Your best clients may be some version of the people or businesses you’ve previously served or even a group you’ve defined by demographics, geographics or psychographics.
None of these are wrong, unless you haven’t asked yourself recently if that client is still your best client.
Your best client today may not be who you think it is.
What’s the Revenue Opportunity in Your Target Market?
This can be a sticky point for entrepreneurs who have an impact mission. Yes, you can still serve the group you most want to serve, but only if it also allows you to meet your own business goals.

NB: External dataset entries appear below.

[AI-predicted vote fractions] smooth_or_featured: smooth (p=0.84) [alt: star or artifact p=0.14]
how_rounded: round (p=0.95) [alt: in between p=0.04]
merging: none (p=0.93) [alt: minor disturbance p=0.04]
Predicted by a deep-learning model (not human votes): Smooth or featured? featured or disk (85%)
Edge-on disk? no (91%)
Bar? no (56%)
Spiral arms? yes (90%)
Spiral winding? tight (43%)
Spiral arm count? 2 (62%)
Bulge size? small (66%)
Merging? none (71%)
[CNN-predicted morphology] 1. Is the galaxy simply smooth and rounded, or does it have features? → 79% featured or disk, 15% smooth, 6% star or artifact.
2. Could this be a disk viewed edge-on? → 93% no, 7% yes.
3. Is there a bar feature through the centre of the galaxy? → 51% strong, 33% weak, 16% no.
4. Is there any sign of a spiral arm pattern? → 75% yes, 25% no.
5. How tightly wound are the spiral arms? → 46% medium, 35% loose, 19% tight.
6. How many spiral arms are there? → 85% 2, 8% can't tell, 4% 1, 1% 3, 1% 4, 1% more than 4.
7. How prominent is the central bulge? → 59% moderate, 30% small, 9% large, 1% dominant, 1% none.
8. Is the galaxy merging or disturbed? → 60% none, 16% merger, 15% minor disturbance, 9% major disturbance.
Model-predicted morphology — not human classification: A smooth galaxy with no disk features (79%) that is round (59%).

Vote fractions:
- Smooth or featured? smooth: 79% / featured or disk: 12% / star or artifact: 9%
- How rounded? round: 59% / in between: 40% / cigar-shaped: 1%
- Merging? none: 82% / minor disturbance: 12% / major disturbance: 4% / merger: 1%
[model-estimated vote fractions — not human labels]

I meet a lot of well-meaning business owners who want to serve the nonprofit community, often because they’ve been burnt out in a corporate environment and they want what they do now to matter. An admirable goal, but only if you can still turn a profit. You’re in business to pay yourself and do good with what you have to offer to the world, and you need to make a profit to do that.
So while you may want to work with the small nonprofits that are doing amazing things to make the world a better place, if they can’t pay your prices or you find yourself lowering your prices to accommodate them, is this target market really serving YOU?
I have a good friend who casually pointed out years ago that it takes the same amount of effort to win a $750 bit of business as it does a contract worth $3500.
Yes, working on an enterprise deal that will be worth hundreds of thousands of dollars will take more effort and generate more reward, but for most small businesses, the effort to attract, woo and close a new client is the same whether that work is worth hundreds of dollars or thousands of dollars.
Consider that just for a moment. If you spend 10% of your time selling and your average client engagement is $1000, just by focusing your efforts on businesses that will yield an average engagement of $2000 will double your revenues and likely increase your profit even more.
So, when you’re revising your ideal client profiles (and you should be doing this at least annually), be sure you consider your sales target market too.